DIRECTIONS: Count, in the entries below, the lines in which "Self" occurs. Give the number, nothing more.

PROVIDED MATERIAL:
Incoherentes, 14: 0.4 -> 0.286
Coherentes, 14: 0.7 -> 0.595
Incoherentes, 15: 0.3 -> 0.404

==

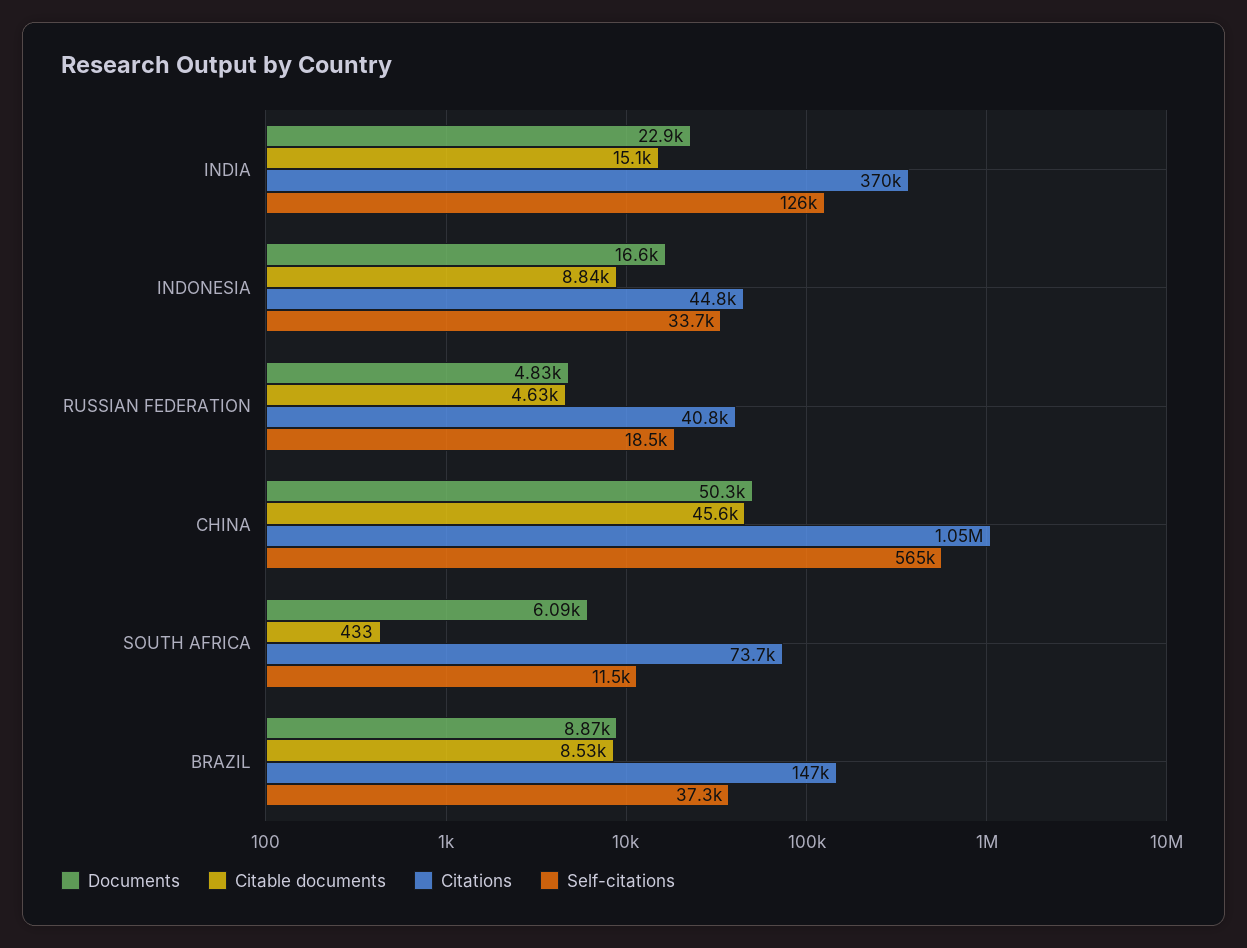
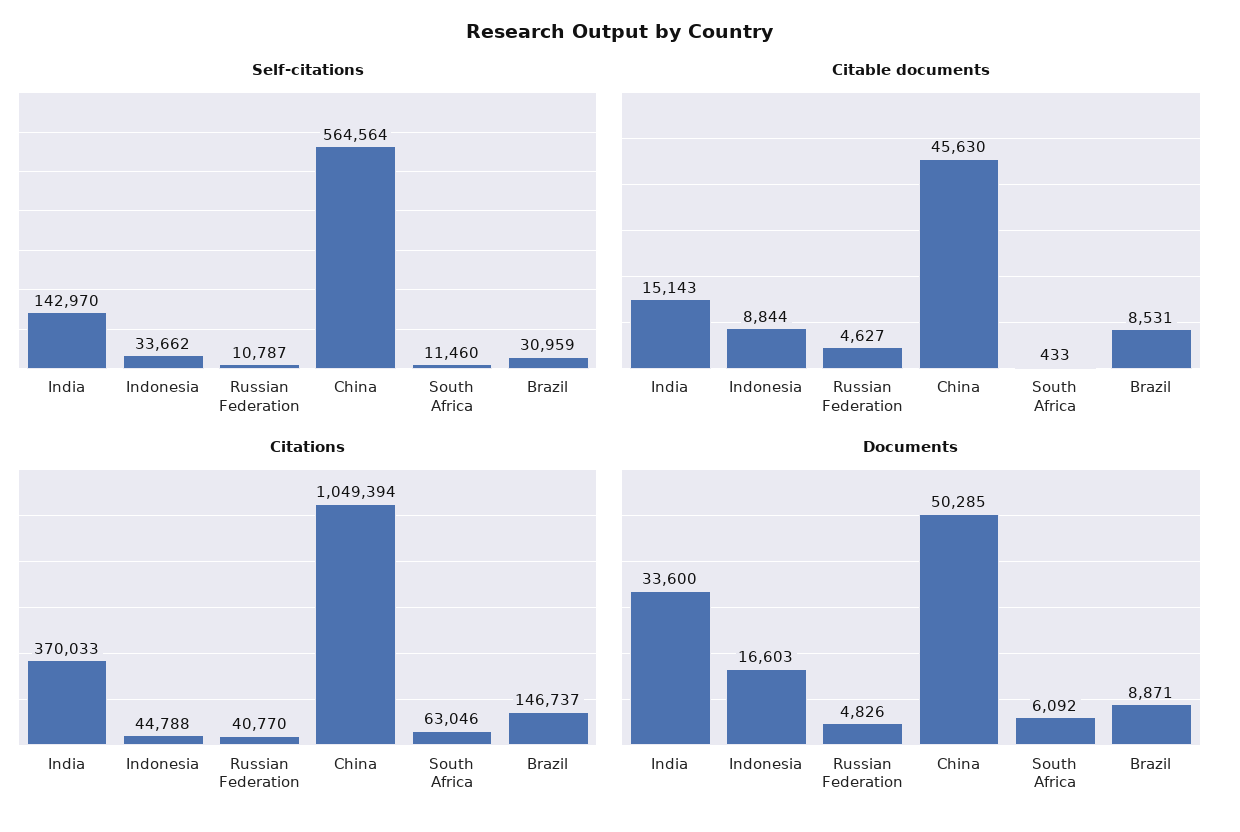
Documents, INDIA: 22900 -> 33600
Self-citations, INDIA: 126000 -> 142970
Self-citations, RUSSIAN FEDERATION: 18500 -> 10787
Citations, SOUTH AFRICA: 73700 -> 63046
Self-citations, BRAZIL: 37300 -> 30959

...

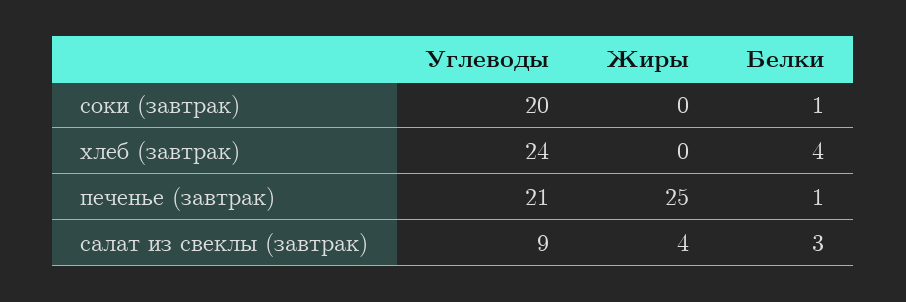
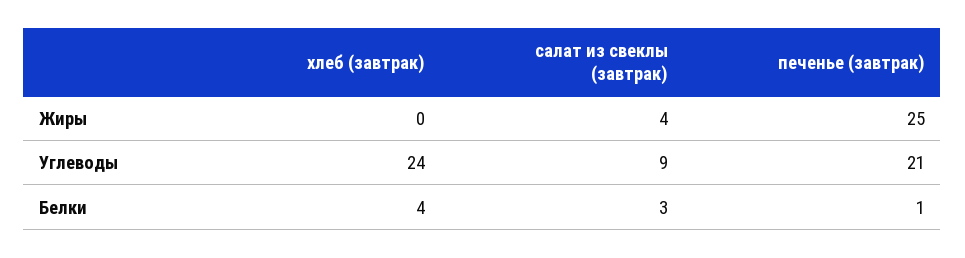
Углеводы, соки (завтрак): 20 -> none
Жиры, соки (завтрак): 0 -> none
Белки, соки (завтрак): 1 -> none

ANSWER FOR THE TASK: 3